Dainotti, come raccontano le cronache giudiziarie di Cosa nostra, era ritenuto un boss del mandamento di Porta Nuova di Palermo. Era stato condannato, oltre per omicidio, anche e per la rapina miliardaria al Monte dei Pegni nel 1991. Era stato scarcerato nel 2014 dopo più di 25 anni di detenzione.

Con lui, grazie alla legge Carotti, furono scarcerati altri boss del calibro di Giovanni Matranga, Francesco Mule e Giulio Di Carlo. Erano stati tutti condannati all'ergastolo per l'omicidio di Basile, Bommarito e Morici.

Non ci sono testimoni, al momento, dell'omicidio del 57enne. A dare l'allarme, come apprende l'Adnkronos, è stato un poliziotto della Squadra mobile libero dal servizio che ha sentito gli spari e alcuni residenti della zona che hanno chiamato il 113 dicendo di avere solo sentito degli spari.

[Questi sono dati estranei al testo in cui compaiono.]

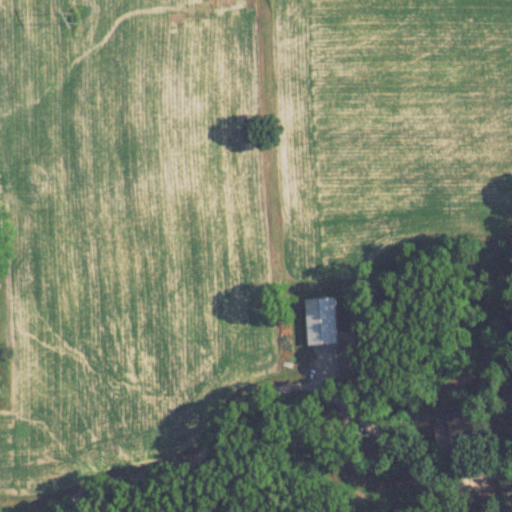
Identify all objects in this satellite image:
power tower: (69, 17)
road: (246, 415)
building: (462, 428)
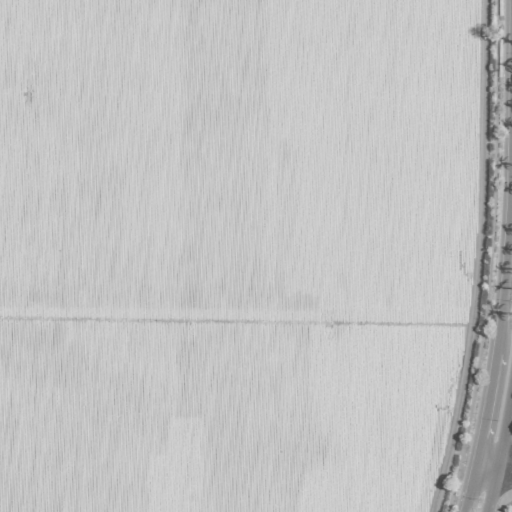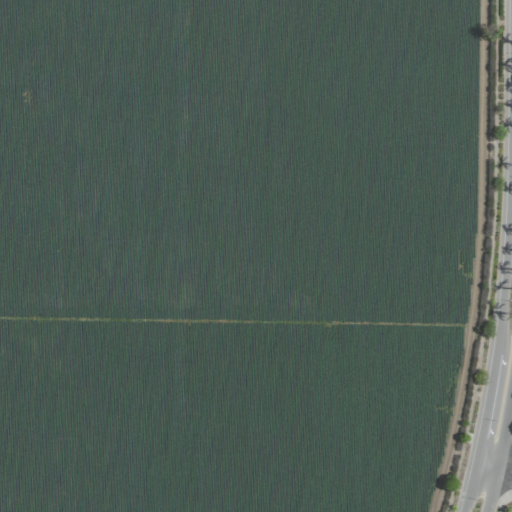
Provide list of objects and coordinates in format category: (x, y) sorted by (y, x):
crop: (234, 251)
road: (505, 258)
road: (504, 414)
road: (494, 458)
road: (492, 478)
road: (489, 485)
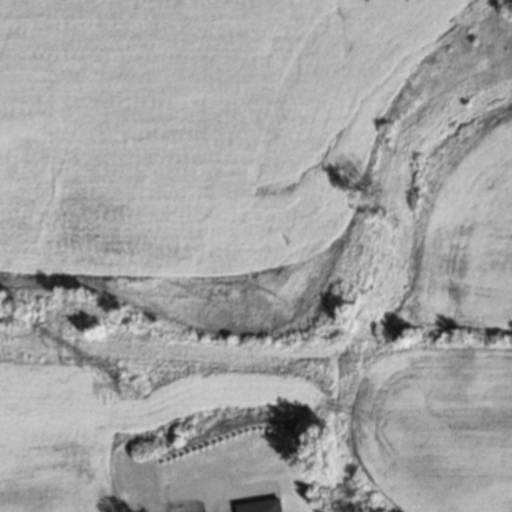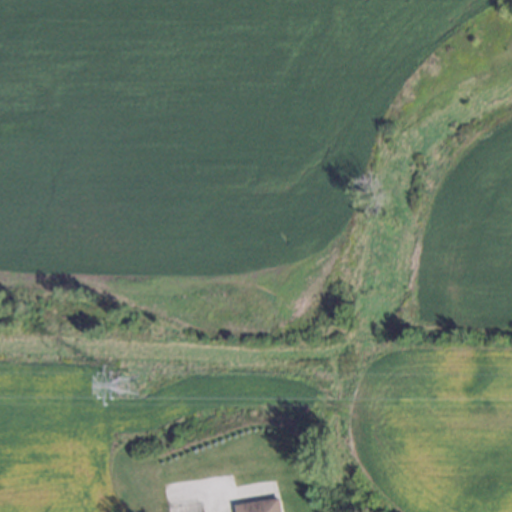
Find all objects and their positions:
crop: (257, 235)
power tower: (130, 385)
building: (263, 506)
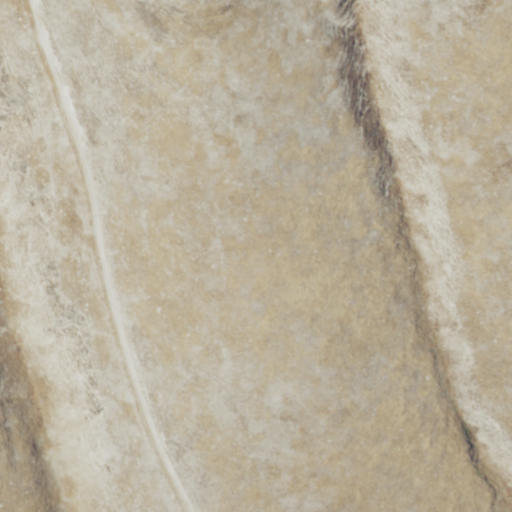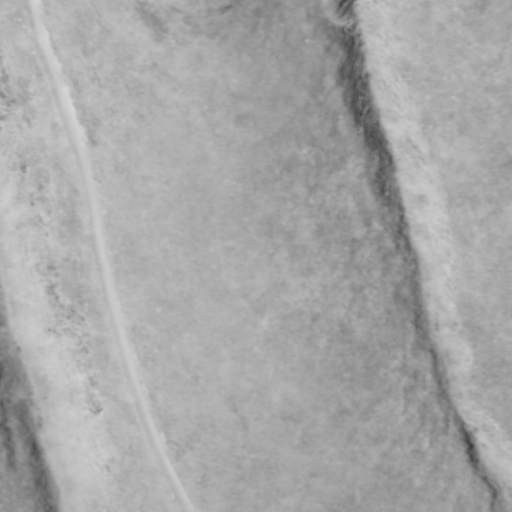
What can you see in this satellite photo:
road: (97, 258)
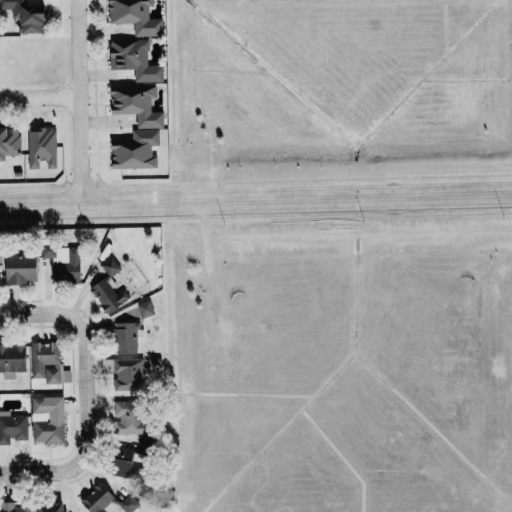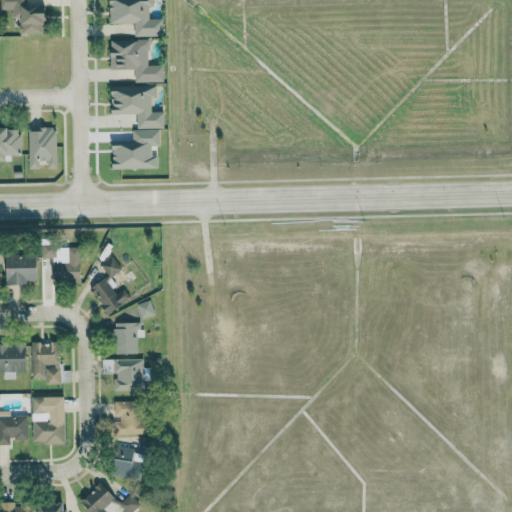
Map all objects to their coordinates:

Dainotti era un 'dead man walking', un uomo morto che cammina. Il boss era stato, infatti, 'condannato' a morte da Cosa nostra dopo la sua scarcerazione nel 2014. A ucciderlo doveva essere Giuseppe Di Giacomo, poi ucciso nel marzo 2014. Dainotti doveva essere ucciso da un vecchio nemico, il boss Giovanni Di Giacomo, fratello del mancato killer, con cui avevano fatto affari con la droga negli anni Novanta.

Appena una settimana fa il questore di Palermo, Renato Cortese, nel corso di un seminario sulla lotta alla mafia aveva lanciato l'allarme scarcerazioni dei boss a Palermo. Cortese, parlando alla platea aveva detto: "Ci sono state alcune scarcerazioni che ci preoccupano perché la mafia è un'organizzazione che oggi va alla ricerca di leadership. C'è sempre il timore che trovando una testa pensante in grado di concentrare le varie anime, Cosa nostra possa ritornare a essere pericolosa come prima". Il questore aveva detto che con le scarcerazioni era "reale la possibilità che Cosa nostra possa tornare potente come prima. Per questo monitoriamo in questi mesi ogni singolo movimento, ogni segnale, ogni scarcerazione, perché le organizzazioni sono molto ben radicate sul territorio".